### Recorded data ###

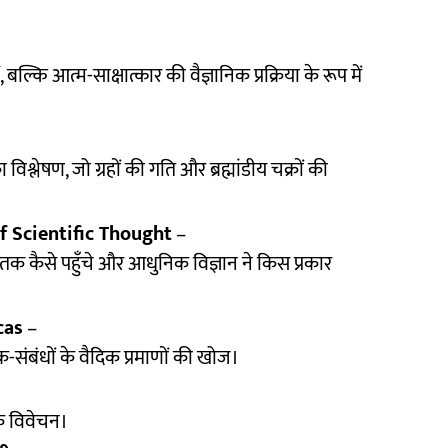
 बल्कि आत्म-साक्षात्कार की वैज्ञानिक प्रक्रिया के रूप में
ा विश्लेषण, जो ग्रहों की गति और ब्रह्मांडीय चक्रों की
f Scientific Thought
–
 तक कैसे पहुँचे और आधुनिक विज्ञान ने किस प्रकार
cas
–
क-संबंधों के वैदिक प्रमाणों की खोज।
िक विवेचन।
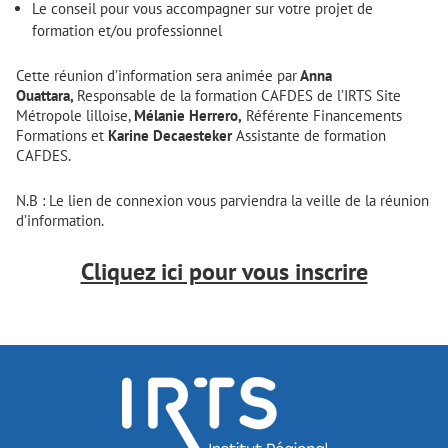
Le conseil pour vous accompagner sur votre projet de
formation et/ou professionnel
Cette réunion d’information sera animée par
Anna
Ouattara,
Responsable de la formation CAFDES de l’IRTS Site
Métropole lilloise,
Mélanie Herrero,
Référente Financements
Formations et
Karine Decaesteker
Assistante de formation
CAFDES.
N.B : Le lien de connexion vous parviendra la veille de la réunion
d’information.
Cliquez ici pour vous inscrire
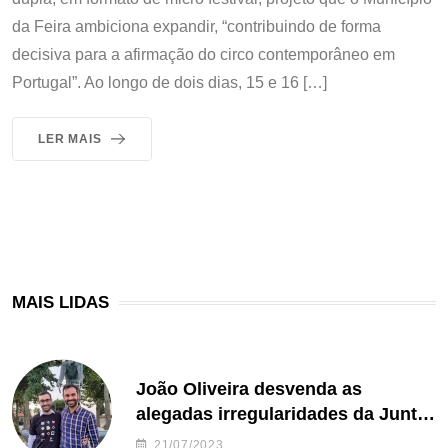
da Feira ambiciona expandir, “contribuindo de forma
decisiva para a afirmação do circo contemporâneo em
Portugal”. Ao longo de dois dias, 15 e 16 […]
LER MAIS
MAIS LIDAS
João Oliveira desvenda as
alegadas irregularidades da Junta
de Freguesia S. João de Ver
21/07/2023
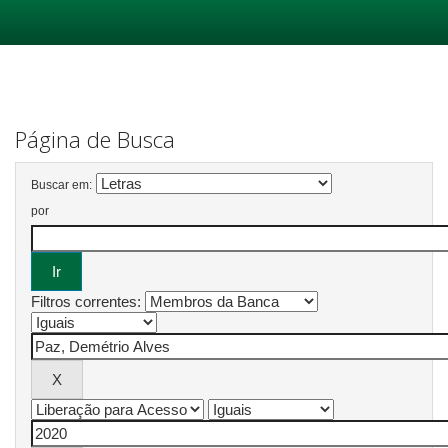
Skip
navigation
Página de Busca
Buscar em:
por
Filtros correntes:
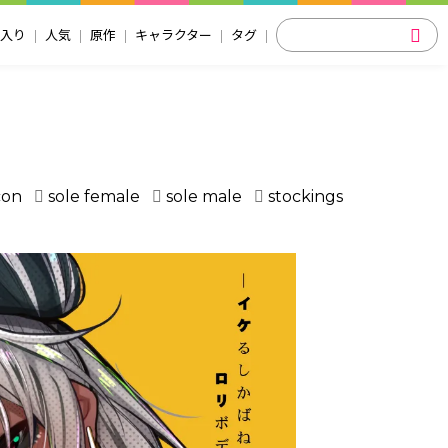
入り
人気
原作
キャラクター
タグ
con
sole female
sole male
stockings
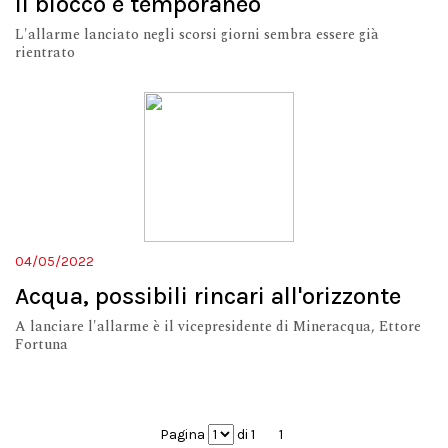
il blocco è temporaneo
L'allarme lanciato negli scorsi giorni sembra essere già
rientrato
04/05/2022
Acqua, possibili rincari all'orizzonte
A lanciare l'allarme è il vicepresidente di Mineracqua, Ettore
Fortuna
Pagina
di 1
1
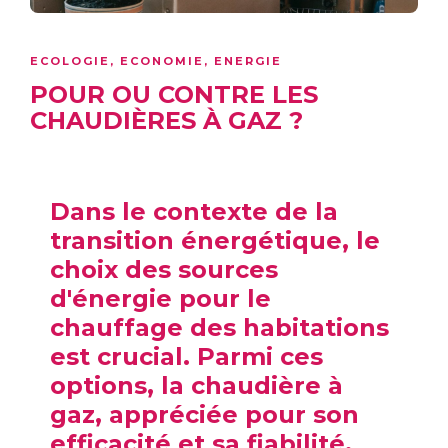
ECOLOGIE
,
ECONOMIE
,
ENERGIE
POUR OU CONTRE LES
CHAUDIÈRES À GAZ ?
Dans le contexte de la
transition énergétique, le
choix des sources
d'énergie pour le
chauffage des habitations
est crucial. Parmi ces
options, la chaudière à
gaz, appréciée pour son
efficacité et sa fiabilité,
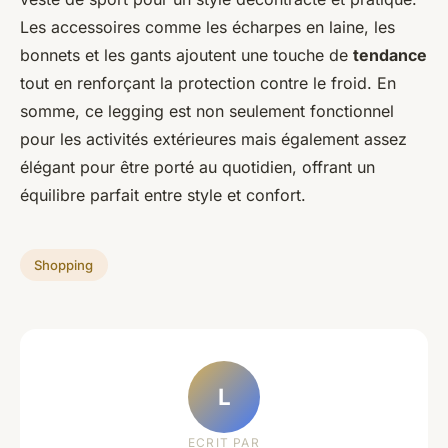
Les accessoires comme les écharpes en laine, les
bonnets et les gants ajoutent une touche de
tendance
tout en renforçant la protection contre le froid. En
somme, ce legging est non seulement fonctionnel
pour les activités extérieures mais également assez
élégant pour être porté au quotidien, offrant un
équilibre parfait entre style et confort.
Shopping
L
ECRIT PAR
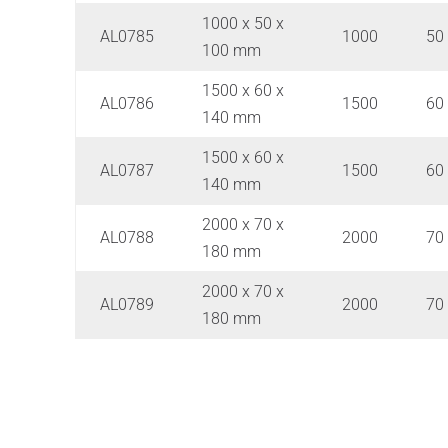
1000 x 50 x
AL0785
1000
50
100 mm
1500 x 60 x
AL0786
1500
60
140 mm
1500 x 60 x
AL0787
1500
60
140 mm
2000 x 70 x
AL0788
2000
70
180 mm
2000 x 70 x
AL0789
2000
70
180 mm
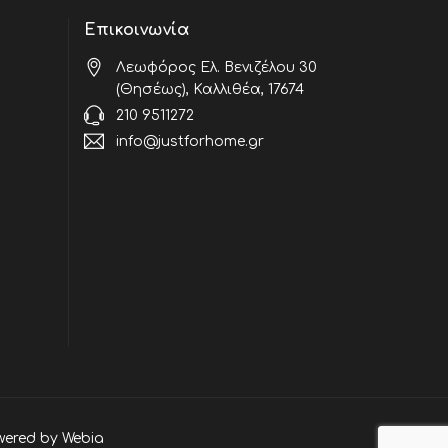
Επικοινωνία
Λεωφόρος Ελ. Βενιζέλου 30
(Θησέως), Καλλιθέα, 17674
210 9511272
info@justforhome.gr
wered by
Webia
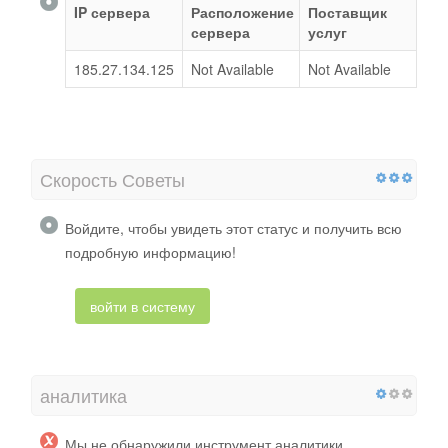
IP сервера
Расположение
Поставщик
сервера
услуг
185.27.134.125
Not Available
Not Available
Скорость Советы
Войдите, чтобы увидеть этот статус и получить всю
подробную информацию!
войти в систему
аналитика
Мы не обнаружили инструмент аналитики,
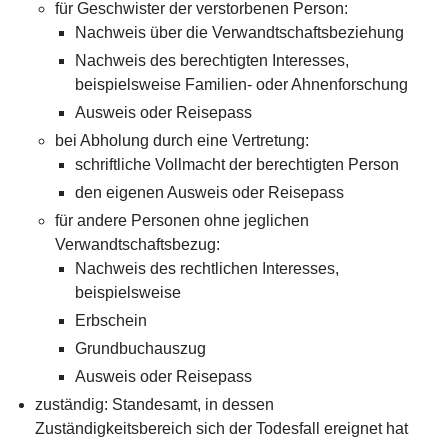
für Geschwister der verstorbenen Person:
Nachweis über die Verwandtschaftsbeziehung
Nachweis des berechtigten Interesses,
beispielsweise Familien- oder Ahnenforschung
Ausweis oder Reisepass
bei Abholung durch eine Vertretung:
schriftliche Vollmacht der berechtigten Person
den eigenen Ausweis oder Reisepass
für andere Personen ohne jeglichen
Verwandtschaftsbezug:
Nachweis des rechtlichen Interesses,
beispielsweise
Erbschein
Grundbuchauszug
Ausweis oder Reisepass
zuständig: Standesamt, in dessen
Zuständigkeitsbereich sich der Todesfall ereignet hat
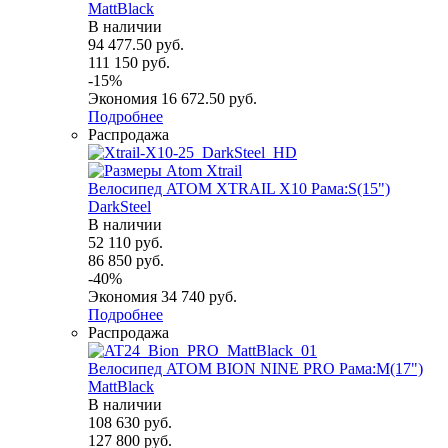
MattBlack
В наличии
94 477.50
руб.
111 150
руб.
-
15
%
Экономия
16 672.50
руб.
Подробнее
Распродажа
Велосипед ATOM XTRAIL X10 Рама:S(15")
DarkSteel
В наличии
52 110
руб.
86 850
руб.
-
40
%
Экономия
34 740
руб.
Подробнее
Распродажа
Велосипед ATOM BION NINE PRO Рама:M(17")
MattBlack
В наличии
108 630
руб.
127 800
руб.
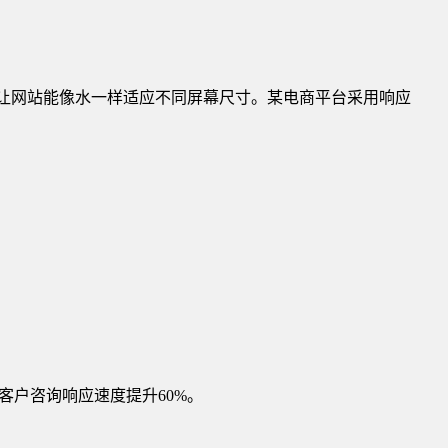
，让网站能像水一样适应不同屏幕尺寸。某电商平台采用响应
客户咨询响应速度提升60%。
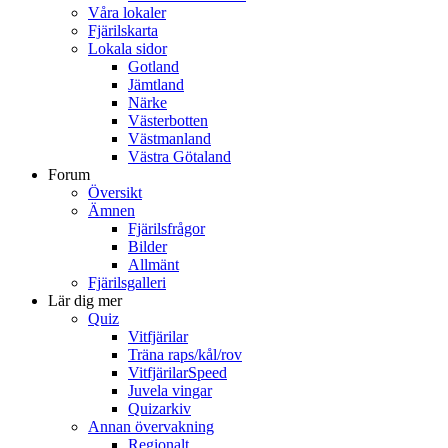
Våra lokaler
Fjärilskarta
Lokala sidor
Gotland
Jämtland
Närke
Västerbotten
Västmanland
Västra Götaland
Forum
Översikt
Ämnen
Fjärilsfrågor
Bilder
Allmänt
Fjärilsgalleri
Lär dig mer
Quiz
Vitfjärilar
Träna raps/kål/rov
VitfjärilarSpeed
Juvela vingar
Quizarkiv
Annan övervakning
Regionalt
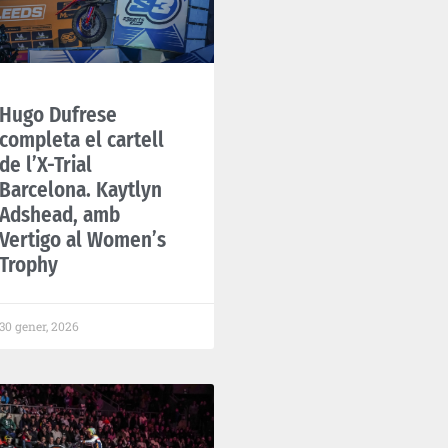
Hugo Dufrese
completa el cartell
de l’X-Trial
Barcelona. Kaytlyn
Adshead, amb
Vertigo al Women’s
Trophy
30 gener, 2026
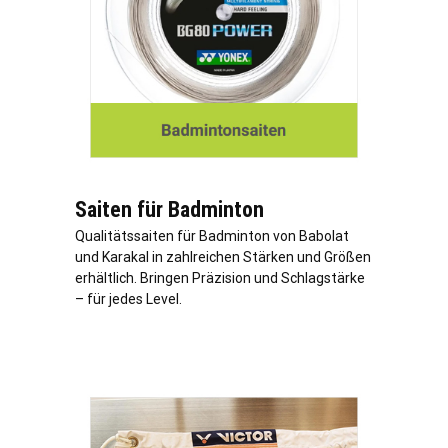
Saiten für Badminton
Qualitätssaiten für Badminton von Babolat
und Karakal in zahlreichen Stärken und Größen
erhältlich. Bringen Präzision und Schlagstärke
– für jedes Level.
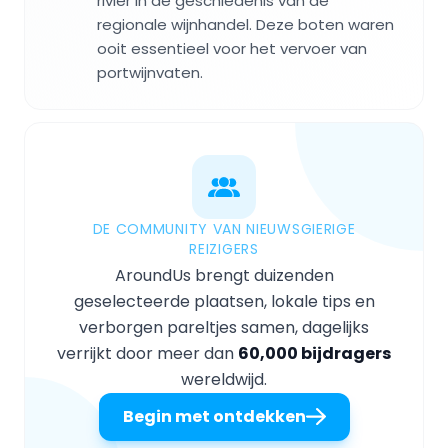
rivier in de geschiedenis van de
regionale wijnhandel. Deze boten waren
ooit essentieel voor het vervoer van
portwijnvaten.
DE COMMUNITY VAN NIEUWSGIERIGE
REIZIGERS
AroundUs brengt duizenden
geselecteerde plaatsen, lokale tips en
verborgen pareltjes samen, dagelijks
verrijkt door meer dan
60,000 bijdragers
wereldwijd.
Begin met ontdekken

###

Exercise requirements. In the listing, reproduce every line from the one containing "Våra lokaler" through the one containing "für jedes Level.", inclusive. Omit the pictures.

Answer for this exercise.
Våra lokaler
Fjärilskarta
Lokala sidor
Gotland
Jämtland
Närke
Västerbotten
Västmanland
Västra Götaland
Forum
Översikt
Ämnen
Fjärilsfrågor
Bilder
Allmänt
Fjärilsgalleri
Lär dig mer
Quiz
Vitfjärilar
Träna raps/kål/rov
VitfjärilarSpeed
Juvela vingar
Quizarkiv
Annan övervakning
Regionalt
Hugo Dufrese
completa el cartell
de l’X-Trial
Barcelona. Kaytlyn
Adshead, amb
Vertigo al Women’s
Trophy
30 gener, 2026
Saiten für Badminton
Qualitätssaiten für Badminton von Babolat
und Karakal in zahlreichen Stärken und Größen
erhältlich. Bringen Präzision und Schlagstärke
– für jedes Level.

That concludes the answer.